**** Data

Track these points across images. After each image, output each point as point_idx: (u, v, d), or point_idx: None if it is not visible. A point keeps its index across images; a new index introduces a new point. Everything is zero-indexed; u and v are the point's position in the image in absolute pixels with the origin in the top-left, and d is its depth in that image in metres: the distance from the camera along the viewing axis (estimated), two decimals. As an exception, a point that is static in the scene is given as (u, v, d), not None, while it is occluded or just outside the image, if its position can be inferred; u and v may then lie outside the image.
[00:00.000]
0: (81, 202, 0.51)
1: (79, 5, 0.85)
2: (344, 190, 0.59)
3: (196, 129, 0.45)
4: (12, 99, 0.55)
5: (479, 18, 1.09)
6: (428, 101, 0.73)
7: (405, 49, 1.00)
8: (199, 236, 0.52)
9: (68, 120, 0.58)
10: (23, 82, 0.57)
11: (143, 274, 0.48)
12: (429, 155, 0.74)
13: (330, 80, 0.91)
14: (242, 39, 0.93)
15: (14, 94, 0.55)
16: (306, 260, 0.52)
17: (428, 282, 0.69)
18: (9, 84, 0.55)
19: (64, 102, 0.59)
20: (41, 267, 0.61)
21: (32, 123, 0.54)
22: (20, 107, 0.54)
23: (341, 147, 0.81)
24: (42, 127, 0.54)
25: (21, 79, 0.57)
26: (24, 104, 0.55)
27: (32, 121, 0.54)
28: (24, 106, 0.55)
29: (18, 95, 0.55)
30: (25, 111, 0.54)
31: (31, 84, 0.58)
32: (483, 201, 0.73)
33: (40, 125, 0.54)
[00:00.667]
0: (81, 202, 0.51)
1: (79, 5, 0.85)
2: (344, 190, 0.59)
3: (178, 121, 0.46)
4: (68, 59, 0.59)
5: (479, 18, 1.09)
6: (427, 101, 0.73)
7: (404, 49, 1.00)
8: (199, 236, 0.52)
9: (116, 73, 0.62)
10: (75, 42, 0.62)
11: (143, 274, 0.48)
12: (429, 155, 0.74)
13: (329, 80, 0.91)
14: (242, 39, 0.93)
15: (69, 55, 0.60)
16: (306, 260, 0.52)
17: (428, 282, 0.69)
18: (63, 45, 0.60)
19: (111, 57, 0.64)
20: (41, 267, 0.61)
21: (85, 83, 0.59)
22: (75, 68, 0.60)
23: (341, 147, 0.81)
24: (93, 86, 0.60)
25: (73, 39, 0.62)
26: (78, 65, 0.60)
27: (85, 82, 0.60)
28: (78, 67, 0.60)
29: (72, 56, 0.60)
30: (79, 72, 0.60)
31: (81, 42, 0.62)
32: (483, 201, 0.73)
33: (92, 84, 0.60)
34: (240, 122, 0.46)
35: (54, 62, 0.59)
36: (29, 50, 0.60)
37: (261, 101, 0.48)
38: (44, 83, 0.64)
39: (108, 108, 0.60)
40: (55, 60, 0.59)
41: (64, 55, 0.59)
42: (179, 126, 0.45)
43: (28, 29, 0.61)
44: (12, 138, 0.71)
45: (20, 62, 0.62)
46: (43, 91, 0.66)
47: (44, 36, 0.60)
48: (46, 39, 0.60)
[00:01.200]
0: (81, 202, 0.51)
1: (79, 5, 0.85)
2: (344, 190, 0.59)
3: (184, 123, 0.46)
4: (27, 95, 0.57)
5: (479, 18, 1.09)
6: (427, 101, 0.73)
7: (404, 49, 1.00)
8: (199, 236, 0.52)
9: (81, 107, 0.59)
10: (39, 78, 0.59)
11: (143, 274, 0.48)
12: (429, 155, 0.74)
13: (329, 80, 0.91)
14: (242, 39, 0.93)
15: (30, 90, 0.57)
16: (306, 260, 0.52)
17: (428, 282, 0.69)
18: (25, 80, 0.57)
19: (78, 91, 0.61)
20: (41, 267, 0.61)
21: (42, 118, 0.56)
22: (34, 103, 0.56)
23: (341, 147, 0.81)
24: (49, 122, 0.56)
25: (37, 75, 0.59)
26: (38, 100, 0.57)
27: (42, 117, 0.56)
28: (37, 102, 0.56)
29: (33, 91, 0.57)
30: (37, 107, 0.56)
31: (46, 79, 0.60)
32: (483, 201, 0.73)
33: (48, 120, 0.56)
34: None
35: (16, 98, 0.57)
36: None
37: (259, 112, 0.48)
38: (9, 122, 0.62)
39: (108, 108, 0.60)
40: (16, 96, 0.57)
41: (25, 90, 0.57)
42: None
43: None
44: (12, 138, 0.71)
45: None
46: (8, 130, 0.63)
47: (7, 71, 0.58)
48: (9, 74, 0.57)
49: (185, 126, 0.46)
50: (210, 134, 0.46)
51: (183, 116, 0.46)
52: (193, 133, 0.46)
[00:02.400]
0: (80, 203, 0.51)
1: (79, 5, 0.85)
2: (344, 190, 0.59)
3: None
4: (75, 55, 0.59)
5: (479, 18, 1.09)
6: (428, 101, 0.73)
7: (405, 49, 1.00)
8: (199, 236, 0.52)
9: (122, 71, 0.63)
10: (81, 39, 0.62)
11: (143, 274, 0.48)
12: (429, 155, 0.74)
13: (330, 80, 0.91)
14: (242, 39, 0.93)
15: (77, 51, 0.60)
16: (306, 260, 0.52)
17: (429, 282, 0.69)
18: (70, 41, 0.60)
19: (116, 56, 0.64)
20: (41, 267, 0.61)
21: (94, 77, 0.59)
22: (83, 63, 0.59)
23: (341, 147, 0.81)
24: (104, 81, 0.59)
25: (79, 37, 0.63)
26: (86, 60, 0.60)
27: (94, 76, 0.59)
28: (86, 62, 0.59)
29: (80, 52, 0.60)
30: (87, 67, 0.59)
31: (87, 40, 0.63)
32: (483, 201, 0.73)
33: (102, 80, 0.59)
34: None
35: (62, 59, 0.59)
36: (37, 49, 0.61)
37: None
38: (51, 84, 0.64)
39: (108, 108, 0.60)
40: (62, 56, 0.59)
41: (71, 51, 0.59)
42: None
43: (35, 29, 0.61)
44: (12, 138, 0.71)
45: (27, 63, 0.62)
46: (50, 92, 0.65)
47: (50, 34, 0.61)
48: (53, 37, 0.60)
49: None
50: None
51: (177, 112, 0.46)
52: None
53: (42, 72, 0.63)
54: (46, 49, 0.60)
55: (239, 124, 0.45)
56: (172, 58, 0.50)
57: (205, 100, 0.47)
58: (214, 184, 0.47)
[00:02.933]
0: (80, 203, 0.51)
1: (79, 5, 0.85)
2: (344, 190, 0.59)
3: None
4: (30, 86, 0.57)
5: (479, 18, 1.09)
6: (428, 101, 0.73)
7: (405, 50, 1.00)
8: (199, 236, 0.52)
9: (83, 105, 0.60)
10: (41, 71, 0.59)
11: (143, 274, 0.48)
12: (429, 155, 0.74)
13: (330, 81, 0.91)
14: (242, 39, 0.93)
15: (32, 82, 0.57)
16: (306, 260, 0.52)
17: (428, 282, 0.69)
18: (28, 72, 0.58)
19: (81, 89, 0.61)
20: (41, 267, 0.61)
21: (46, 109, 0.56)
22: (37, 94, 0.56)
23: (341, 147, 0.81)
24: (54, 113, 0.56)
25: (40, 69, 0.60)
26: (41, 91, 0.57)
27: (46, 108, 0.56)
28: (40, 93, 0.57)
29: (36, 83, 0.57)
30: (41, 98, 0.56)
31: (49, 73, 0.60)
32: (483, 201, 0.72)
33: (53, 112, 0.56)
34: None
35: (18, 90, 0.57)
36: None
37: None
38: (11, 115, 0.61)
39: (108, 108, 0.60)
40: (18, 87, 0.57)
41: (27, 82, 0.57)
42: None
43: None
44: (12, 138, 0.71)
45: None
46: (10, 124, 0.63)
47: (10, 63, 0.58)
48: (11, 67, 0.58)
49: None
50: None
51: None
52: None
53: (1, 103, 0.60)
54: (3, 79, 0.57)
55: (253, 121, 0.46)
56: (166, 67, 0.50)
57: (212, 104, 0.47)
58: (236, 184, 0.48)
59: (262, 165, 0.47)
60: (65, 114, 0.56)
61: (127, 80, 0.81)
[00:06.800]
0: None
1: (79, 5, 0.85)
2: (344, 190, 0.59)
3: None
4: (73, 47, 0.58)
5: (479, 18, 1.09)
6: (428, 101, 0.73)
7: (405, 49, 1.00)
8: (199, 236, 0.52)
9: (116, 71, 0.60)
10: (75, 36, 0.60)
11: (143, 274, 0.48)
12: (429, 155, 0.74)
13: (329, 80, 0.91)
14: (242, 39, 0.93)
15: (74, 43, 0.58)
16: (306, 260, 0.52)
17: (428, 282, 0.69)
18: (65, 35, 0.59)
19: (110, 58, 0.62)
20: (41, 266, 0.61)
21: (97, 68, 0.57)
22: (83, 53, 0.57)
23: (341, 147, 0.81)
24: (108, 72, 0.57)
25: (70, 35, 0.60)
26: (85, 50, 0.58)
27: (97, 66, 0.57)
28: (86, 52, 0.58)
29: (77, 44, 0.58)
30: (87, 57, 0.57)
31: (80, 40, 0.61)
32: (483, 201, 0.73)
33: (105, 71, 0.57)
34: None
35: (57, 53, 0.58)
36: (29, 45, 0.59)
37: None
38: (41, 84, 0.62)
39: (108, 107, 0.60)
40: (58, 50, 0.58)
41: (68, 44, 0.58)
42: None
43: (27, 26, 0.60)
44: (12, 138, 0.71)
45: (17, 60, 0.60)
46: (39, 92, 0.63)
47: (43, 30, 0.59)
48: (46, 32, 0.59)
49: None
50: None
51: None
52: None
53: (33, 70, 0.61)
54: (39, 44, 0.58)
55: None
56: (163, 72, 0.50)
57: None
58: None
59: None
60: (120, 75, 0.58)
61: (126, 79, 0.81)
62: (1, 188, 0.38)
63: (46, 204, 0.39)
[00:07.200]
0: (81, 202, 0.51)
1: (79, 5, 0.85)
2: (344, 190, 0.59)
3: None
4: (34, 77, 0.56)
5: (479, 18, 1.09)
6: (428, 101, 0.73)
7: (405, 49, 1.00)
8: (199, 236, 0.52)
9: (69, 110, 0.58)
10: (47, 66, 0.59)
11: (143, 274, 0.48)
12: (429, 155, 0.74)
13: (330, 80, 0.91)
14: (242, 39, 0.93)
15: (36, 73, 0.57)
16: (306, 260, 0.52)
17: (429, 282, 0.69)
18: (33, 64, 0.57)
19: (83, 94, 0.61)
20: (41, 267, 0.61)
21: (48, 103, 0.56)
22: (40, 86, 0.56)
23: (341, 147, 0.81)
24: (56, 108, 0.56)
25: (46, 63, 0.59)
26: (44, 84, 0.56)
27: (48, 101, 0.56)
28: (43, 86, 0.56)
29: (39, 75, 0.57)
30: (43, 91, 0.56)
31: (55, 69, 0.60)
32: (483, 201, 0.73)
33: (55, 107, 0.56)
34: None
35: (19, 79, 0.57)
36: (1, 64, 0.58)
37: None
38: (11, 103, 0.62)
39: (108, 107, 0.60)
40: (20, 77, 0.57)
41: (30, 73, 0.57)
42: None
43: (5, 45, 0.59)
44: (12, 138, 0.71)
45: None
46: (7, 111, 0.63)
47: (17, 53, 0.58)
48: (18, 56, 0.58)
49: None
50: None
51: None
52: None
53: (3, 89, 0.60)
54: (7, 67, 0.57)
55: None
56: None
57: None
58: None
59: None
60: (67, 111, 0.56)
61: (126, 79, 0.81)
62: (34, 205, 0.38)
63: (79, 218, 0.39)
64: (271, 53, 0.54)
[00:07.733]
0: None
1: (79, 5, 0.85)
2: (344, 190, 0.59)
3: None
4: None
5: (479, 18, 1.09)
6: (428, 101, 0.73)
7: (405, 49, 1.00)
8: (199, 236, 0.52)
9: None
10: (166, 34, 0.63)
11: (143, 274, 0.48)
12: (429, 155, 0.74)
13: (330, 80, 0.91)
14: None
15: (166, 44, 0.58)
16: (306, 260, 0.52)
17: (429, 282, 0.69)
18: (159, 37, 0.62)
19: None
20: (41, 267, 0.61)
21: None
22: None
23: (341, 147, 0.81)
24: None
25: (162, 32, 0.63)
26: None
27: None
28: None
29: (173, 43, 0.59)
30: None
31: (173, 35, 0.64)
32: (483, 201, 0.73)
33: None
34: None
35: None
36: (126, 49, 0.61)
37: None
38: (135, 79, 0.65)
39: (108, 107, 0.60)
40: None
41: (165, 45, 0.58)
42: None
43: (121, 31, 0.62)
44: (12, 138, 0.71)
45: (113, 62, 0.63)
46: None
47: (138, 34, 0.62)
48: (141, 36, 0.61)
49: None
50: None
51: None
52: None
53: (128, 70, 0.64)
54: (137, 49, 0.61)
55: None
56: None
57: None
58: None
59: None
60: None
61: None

********

Going down the listing above, begin printing at the line with "21: (32, 123, 0.54)" and finish with the line with "48: (46, 39, 0.60)", exactly as they appear.

● Answer
21: (32, 123, 0.54)
22: (20, 107, 0.54)
23: (341, 147, 0.81)
24: (42, 127, 0.54)
25: (21, 79, 0.57)
26: (24, 104, 0.55)
27: (32, 121, 0.54)
28: (24, 106, 0.55)
29: (18, 95, 0.55)
30: (25, 111, 0.54)
31: (31, 84, 0.58)
32: (483, 201, 0.73)
33: (40, 125, 0.54)
[00:00.667]
0: (81, 202, 0.51)
1: (79, 5, 0.85)
2: (344, 190, 0.59)
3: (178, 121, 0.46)
4: (68, 59, 0.59)
5: (479, 18, 1.09)
6: (427, 101, 0.73)
7: (404, 49, 1.00)
8: (199, 236, 0.52)
9: (116, 73, 0.62)
10: (75, 42, 0.62)
11: (143, 274, 0.48)
12: (429, 155, 0.74)
13: (329, 80, 0.91)
14: (242, 39, 0.93)
15: (69, 55, 0.60)
16: (306, 260, 0.52)
17: (428, 282, 0.69)
18: (63, 45, 0.60)
19: (111, 57, 0.64)
20: (41, 267, 0.61)
21: (85, 83, 0.59)
22: (75, 68, 0.60)
23: (341, 147, 0.81)
24: (93, 86, 0.60)
25: (73, 39, 0.62)
26: (78, 65, 0.60)
27: (85, 82, 0.60)
28: (78, 67, 0.60)
29: (72, 56, 0.60)
30: (79, 72, 0.60)
31: (81, 42, 0.62)
32: (483, 201, 0.73)
33: (92, 84, 0.60)
34: (240, 122, 0.46)
35: (54, 62, 0.59)
36: (29, 50, 0.60)
37: (261, 101, 0.48)
38: (44, 83, 0.64)
39: (108, 108, 0.60)
40: (55, 60, 0.59)
41: (64, 55, 0.59)
42: (179, 126, 0.45)
43: (28, 29, 0.61)
44: (12, 138, 0.71)
45: (20, 62, 0.62)
46: (43, 91, 0.66)
47: (44, 36, 0.60)
48: (46, 39, 0.60)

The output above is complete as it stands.